### Instruction:
When counting, include every line of the data that holds "Chippewa", then state the total alone.
▼
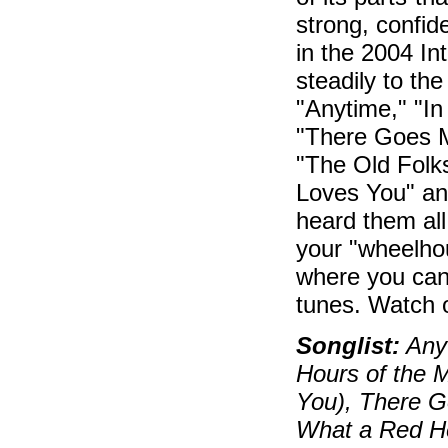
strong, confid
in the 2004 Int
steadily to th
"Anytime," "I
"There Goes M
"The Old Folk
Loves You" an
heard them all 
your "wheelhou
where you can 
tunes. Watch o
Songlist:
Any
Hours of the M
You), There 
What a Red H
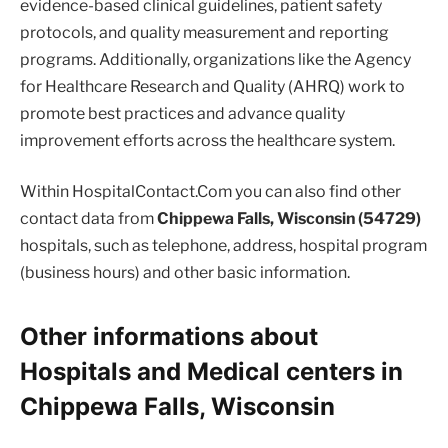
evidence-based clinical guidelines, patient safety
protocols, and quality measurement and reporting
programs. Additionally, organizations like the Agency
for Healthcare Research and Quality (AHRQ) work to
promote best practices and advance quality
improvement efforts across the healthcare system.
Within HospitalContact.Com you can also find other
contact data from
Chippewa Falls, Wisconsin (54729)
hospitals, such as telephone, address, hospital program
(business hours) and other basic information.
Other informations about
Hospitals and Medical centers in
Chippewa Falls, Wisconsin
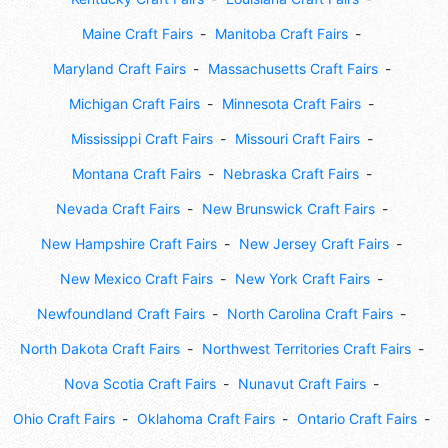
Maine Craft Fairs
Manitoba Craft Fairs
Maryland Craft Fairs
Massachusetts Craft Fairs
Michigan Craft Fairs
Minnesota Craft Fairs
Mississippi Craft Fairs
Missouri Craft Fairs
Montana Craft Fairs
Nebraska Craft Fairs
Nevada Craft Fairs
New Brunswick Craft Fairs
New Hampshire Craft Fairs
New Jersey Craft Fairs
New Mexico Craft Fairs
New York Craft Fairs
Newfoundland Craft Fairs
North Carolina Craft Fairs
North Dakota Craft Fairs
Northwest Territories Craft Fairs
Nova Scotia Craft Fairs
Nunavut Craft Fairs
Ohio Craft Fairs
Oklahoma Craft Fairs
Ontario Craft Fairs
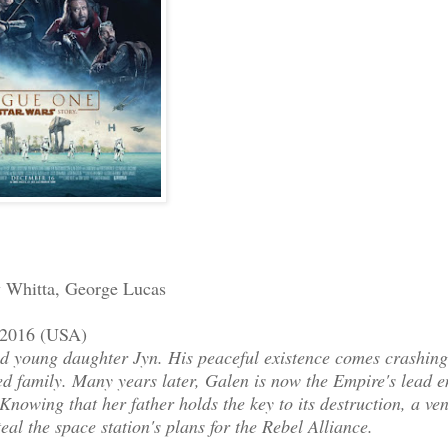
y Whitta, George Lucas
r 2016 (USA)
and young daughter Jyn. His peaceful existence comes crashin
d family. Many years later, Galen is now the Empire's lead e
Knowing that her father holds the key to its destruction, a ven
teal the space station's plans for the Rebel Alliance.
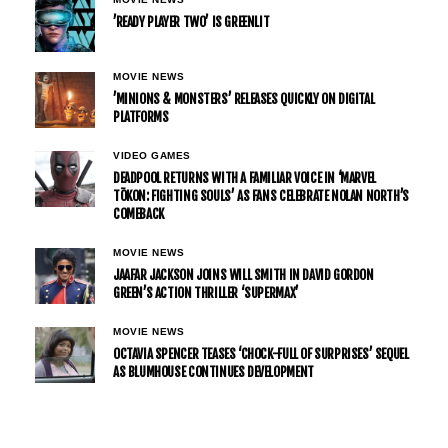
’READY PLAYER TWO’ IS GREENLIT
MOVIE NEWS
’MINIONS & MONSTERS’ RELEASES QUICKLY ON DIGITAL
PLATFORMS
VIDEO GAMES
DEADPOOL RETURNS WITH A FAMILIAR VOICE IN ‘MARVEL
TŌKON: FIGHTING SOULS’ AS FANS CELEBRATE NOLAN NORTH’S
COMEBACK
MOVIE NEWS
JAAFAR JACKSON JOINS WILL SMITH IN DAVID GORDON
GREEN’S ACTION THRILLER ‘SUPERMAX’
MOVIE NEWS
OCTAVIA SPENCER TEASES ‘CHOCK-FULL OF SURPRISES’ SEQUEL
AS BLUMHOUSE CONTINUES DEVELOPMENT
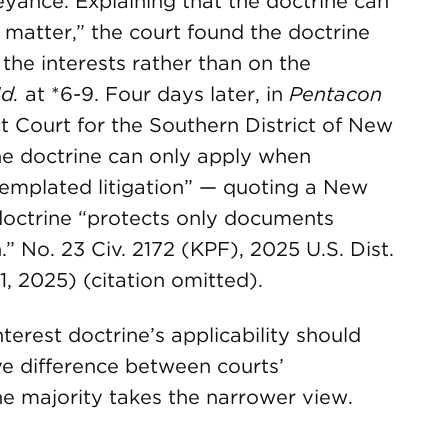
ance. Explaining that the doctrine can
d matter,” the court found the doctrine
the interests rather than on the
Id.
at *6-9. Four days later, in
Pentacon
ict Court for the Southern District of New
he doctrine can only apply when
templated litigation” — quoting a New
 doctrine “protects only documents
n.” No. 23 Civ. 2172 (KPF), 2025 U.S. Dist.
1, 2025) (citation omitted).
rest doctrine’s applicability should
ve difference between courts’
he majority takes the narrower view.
▲
### Exercise output:
2